■ Directions
a. In the passage on subsampling data for QQ plots, why is an interval of values left out of one of the simulated datasets entirely? Answer in one to three sentences.
b. Could you continue the passage on subsampling data for QQ plots, beginning right after its final sentence?

Here is code illustrating how to sample across an entire dataset as well as how to take extreme values.

quant.subsample <- function(y, m=100, e=1) {
  # m: size of a systematic sample
  # e: number of extreme values at either end to use
  x <- sort(y)
  n <- length(x)
  quants <- (1 + sin(1:m / (m+1) * pi - pi/2))/2
  sort(c(x[1:e], quantile(x, probs=quants), x[(n+1-e):n]))
  # Returns m + 2*e sorted values from the EDF of y
}

To illustrate, this simulated dataset shows a structural difference between two datasets of approximately 1.2 million values as well as a very small amount of "contamination" in one of them. Also, to make this test stringent, an interval of values is excluded from one of the datasets altogether: the QQ plot needs to show a break for those values.

■ The data
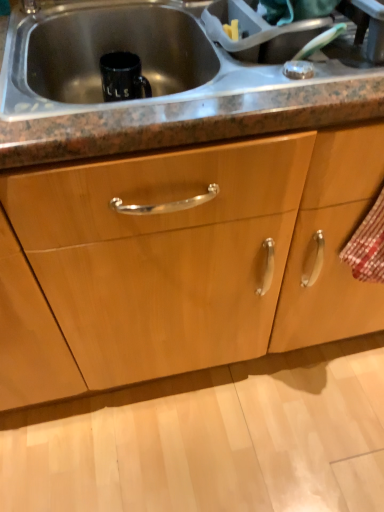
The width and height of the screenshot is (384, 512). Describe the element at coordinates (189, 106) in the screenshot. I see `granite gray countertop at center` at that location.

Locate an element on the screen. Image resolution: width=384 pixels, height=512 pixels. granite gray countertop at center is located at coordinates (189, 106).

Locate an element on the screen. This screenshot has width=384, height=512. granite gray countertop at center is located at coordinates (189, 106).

■ Solved problems
a. The interval is excluded to make the test stringent. The QQ plot has to show a break for those values.

b.
set.seed(17)
n.x <- 1.21 * 10^6
n.y <- 1.20 * 10^6
k <- floor(0.0001*n.x)
x <- c(rnorm(n.x-k), rnorm(k, mean=2, sd=2))
x <- x[x <= -3 | x >= -2.5]
y <- rbeta(n.y, 10,13)

We can subsample 0.1% of each dataset and include another 0.1% of their extremes, giving 2420 points to plot. Total elapsed time is less than 0.5 seconds:

m <- .001 * max(n.x, n.y)
e <- floor(0.0005 * max(n.x, n.y))

system.time(
  plot(quant.subsample(x, m, e), 
       quant.subsample(y, m, e), 
       pch=".", cex=4,
       xlab="x", ylab="y", main="QQ Plot")
  )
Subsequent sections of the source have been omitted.